EXERCISE PROMPT: Count the lines in the rows below that contain the string "qSketchRegion", and reply with the number alone.

GIVEN DATA:
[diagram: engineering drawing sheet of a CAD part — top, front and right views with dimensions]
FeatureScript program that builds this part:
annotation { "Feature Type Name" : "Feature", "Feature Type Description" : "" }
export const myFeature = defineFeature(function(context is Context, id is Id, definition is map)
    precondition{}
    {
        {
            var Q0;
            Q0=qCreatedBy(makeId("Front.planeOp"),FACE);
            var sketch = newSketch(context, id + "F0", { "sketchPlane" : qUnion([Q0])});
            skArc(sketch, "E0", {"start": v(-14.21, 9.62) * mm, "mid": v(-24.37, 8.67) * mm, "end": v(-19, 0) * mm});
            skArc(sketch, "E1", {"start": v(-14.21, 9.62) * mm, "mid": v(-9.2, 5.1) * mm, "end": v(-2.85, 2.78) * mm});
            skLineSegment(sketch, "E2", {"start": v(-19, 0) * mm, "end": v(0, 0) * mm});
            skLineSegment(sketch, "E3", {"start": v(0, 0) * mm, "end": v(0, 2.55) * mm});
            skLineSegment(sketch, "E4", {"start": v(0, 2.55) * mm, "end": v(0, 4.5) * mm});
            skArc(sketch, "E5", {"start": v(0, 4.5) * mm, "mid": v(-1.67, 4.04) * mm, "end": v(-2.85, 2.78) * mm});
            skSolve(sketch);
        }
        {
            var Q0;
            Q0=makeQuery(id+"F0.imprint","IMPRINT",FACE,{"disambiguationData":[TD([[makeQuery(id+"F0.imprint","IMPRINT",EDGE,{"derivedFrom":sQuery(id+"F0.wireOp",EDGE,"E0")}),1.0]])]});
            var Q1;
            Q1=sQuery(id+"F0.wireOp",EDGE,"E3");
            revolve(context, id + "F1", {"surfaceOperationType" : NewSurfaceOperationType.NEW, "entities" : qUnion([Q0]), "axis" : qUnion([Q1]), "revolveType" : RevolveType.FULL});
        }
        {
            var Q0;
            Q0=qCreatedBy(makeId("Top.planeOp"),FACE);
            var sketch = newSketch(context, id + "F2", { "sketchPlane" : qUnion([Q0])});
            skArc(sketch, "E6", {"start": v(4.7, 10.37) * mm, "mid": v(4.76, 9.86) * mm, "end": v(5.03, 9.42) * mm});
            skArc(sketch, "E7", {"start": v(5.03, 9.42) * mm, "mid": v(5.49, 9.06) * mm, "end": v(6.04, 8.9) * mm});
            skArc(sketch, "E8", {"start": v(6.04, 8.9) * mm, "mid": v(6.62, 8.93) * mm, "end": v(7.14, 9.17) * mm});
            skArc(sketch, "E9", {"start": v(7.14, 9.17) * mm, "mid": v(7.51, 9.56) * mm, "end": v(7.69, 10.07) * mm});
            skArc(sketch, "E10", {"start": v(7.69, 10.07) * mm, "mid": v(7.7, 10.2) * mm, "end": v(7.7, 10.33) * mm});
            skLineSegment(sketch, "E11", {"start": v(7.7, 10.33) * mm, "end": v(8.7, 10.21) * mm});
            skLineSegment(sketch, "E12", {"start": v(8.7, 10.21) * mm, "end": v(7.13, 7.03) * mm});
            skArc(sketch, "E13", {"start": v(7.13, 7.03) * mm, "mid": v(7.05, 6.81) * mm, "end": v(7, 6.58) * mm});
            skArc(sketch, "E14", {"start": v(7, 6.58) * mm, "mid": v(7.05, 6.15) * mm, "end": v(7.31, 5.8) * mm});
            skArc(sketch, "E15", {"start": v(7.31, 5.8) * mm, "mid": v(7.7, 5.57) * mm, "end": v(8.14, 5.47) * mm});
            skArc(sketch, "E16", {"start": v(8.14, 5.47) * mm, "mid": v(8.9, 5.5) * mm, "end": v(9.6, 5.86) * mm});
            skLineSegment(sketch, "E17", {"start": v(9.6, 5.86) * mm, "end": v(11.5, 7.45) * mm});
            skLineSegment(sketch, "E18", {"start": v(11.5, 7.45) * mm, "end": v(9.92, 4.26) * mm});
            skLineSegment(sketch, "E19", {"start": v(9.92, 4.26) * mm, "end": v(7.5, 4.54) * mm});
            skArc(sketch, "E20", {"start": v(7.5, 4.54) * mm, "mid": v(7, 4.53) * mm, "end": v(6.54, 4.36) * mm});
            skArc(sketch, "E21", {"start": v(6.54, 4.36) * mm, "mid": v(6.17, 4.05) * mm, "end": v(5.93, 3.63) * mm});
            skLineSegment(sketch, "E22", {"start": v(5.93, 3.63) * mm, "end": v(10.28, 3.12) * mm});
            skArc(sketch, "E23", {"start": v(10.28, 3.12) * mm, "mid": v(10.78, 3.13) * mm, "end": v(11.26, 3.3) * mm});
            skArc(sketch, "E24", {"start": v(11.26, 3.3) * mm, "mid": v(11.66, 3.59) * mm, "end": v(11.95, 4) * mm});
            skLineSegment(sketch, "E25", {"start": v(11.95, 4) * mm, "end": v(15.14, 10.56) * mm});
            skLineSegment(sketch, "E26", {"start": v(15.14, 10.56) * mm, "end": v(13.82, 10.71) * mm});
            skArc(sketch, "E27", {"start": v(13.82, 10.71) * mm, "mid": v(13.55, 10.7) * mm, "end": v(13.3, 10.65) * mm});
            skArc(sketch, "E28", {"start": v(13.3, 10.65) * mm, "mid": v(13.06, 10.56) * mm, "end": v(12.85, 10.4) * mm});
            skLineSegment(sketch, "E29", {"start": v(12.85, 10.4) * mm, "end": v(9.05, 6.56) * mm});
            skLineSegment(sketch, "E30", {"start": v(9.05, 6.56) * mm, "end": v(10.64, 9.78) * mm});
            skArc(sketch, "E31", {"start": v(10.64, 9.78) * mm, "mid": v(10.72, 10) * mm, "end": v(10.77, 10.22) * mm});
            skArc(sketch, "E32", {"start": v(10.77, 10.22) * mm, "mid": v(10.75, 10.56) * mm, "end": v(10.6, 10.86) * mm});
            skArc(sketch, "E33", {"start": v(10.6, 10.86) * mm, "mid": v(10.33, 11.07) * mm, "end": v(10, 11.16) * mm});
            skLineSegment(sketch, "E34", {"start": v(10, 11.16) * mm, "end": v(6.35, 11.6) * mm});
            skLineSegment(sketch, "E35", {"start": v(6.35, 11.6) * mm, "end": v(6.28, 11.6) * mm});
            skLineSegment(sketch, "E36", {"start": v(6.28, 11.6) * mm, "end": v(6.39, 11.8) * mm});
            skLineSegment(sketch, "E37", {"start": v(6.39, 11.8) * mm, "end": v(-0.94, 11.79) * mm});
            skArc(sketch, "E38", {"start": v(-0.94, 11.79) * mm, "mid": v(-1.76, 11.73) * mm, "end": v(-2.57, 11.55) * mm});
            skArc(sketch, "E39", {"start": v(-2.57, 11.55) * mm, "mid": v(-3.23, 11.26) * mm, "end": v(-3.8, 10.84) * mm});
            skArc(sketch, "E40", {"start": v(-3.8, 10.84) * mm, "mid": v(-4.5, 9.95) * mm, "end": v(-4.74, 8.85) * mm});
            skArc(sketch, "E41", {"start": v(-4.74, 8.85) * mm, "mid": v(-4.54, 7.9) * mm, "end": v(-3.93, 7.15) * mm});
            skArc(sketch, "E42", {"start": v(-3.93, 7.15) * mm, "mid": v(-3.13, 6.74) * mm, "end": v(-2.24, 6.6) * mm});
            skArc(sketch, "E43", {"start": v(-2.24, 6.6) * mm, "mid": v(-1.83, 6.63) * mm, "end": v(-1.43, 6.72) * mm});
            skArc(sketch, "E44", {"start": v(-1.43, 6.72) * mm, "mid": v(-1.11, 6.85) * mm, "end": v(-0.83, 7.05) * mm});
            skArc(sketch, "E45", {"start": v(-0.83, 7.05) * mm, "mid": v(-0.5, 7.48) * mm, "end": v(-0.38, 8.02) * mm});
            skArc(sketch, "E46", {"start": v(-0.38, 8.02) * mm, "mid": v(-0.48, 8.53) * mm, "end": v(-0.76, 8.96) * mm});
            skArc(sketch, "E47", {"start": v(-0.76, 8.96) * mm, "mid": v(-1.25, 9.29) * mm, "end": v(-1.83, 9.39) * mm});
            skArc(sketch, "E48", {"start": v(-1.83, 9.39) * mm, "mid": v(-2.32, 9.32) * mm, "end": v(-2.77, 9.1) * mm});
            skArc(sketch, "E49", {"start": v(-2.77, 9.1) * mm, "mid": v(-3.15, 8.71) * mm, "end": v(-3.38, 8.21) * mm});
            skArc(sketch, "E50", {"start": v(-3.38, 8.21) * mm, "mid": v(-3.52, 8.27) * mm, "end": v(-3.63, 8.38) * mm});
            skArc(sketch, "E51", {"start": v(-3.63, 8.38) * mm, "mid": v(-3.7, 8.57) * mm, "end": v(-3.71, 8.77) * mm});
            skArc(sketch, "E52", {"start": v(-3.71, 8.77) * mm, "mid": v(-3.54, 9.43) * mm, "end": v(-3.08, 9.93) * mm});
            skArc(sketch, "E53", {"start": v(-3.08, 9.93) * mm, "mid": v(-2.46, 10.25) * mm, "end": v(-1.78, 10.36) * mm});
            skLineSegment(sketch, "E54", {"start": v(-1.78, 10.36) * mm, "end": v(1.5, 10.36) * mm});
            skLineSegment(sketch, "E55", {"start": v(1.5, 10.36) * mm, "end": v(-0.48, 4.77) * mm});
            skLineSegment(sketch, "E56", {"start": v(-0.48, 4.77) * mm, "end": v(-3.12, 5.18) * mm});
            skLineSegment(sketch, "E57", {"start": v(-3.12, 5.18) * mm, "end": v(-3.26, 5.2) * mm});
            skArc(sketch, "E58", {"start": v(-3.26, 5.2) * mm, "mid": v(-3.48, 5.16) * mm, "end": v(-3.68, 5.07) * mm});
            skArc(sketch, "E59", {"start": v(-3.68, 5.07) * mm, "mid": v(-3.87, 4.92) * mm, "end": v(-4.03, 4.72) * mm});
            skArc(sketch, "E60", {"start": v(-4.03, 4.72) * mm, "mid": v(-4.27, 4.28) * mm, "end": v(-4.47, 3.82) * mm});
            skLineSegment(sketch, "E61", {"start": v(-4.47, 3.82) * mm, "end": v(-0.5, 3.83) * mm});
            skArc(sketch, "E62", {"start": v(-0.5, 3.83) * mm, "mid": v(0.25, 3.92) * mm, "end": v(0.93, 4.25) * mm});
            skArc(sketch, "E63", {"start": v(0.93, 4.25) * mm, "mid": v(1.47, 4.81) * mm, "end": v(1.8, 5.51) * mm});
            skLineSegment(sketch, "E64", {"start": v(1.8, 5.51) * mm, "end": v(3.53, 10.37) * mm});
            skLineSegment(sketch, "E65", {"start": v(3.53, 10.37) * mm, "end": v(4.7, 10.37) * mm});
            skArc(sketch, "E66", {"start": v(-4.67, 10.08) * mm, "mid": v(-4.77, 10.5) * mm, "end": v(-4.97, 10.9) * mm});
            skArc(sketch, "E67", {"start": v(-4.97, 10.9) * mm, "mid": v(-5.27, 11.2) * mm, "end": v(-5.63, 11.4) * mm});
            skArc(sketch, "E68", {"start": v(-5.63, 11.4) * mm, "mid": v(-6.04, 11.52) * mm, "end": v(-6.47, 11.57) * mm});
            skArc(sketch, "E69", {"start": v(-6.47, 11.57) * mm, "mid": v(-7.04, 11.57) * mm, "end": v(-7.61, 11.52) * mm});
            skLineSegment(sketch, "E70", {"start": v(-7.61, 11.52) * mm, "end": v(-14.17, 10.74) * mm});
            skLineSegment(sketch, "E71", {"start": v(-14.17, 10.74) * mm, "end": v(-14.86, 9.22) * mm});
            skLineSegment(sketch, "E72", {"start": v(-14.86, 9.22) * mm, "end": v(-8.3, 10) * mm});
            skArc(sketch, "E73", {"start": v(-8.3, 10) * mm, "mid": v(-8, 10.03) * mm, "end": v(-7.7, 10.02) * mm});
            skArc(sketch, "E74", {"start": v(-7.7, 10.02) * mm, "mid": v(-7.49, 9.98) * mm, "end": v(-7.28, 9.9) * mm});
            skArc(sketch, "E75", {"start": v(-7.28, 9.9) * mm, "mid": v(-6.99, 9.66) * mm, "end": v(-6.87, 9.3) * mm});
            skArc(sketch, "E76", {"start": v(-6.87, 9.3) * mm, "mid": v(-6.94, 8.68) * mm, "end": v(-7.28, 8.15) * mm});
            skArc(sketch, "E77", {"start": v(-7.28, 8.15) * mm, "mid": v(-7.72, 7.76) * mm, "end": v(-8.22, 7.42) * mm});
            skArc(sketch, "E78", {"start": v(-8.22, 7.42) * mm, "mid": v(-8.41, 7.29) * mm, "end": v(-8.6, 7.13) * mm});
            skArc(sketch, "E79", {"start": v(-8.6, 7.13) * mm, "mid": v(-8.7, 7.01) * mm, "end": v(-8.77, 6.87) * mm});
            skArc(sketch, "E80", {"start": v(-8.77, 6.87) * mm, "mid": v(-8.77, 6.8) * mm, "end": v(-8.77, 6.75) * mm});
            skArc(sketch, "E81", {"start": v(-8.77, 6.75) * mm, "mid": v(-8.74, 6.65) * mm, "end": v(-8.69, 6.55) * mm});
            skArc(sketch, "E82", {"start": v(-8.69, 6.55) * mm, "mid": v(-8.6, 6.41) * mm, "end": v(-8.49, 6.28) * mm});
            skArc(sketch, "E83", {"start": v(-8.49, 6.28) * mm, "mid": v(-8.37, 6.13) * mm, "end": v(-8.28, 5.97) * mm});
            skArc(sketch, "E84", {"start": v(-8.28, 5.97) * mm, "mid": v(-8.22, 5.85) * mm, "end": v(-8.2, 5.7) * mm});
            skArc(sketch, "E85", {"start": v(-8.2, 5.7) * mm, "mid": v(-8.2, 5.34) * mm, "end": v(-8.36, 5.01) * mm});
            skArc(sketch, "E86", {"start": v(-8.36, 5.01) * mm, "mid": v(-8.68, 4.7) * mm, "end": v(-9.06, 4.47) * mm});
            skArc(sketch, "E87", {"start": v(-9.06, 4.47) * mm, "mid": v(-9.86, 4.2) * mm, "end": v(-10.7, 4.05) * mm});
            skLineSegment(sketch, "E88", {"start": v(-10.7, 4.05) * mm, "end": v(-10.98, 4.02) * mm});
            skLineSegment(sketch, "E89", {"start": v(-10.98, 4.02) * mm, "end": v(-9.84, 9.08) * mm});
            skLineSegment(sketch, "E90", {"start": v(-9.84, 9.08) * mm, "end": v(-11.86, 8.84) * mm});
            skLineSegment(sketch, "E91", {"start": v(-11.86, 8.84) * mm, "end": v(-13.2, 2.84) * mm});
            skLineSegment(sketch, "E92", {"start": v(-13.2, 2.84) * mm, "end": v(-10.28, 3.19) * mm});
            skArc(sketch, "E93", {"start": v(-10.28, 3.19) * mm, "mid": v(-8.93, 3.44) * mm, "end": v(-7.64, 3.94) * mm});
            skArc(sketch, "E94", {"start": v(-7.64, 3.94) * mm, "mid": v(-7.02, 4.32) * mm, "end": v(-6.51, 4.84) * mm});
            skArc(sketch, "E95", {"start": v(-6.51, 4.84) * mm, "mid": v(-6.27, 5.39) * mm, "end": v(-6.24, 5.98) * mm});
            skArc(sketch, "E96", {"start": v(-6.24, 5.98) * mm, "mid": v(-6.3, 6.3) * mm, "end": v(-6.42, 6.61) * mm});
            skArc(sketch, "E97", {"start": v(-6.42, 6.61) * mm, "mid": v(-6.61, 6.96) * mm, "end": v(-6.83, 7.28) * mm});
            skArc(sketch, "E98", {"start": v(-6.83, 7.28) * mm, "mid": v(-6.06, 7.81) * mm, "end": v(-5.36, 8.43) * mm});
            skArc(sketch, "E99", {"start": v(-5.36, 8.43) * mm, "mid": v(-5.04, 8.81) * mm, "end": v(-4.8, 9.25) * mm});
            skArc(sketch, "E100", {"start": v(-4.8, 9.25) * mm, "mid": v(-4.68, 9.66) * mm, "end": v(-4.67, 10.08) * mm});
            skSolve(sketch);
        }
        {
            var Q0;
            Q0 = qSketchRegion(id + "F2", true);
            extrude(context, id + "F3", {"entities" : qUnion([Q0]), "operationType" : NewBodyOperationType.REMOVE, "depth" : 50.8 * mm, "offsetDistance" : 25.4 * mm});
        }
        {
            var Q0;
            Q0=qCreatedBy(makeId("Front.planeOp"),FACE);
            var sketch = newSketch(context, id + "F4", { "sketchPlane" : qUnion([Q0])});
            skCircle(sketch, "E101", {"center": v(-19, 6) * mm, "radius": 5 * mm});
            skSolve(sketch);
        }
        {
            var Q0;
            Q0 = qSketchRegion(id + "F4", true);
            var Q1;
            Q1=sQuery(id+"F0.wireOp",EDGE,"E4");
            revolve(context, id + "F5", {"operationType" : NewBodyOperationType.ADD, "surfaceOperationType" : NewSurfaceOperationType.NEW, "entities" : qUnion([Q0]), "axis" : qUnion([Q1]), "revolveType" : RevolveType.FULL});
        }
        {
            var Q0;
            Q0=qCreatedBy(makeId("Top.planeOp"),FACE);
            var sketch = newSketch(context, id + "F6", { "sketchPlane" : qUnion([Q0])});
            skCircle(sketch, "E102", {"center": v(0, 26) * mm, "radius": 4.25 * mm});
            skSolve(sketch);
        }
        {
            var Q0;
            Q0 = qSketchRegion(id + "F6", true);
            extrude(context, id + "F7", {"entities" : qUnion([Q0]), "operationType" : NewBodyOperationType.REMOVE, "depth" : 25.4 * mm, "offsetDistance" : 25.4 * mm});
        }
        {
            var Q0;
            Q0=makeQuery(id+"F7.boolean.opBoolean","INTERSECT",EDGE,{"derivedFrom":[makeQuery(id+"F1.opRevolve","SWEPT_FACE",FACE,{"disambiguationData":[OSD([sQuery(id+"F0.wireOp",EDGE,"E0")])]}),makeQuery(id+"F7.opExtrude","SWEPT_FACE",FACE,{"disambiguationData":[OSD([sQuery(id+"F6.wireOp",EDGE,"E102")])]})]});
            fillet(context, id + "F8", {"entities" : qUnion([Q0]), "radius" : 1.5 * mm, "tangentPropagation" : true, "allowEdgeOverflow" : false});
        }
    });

FULL RESPONSE: 3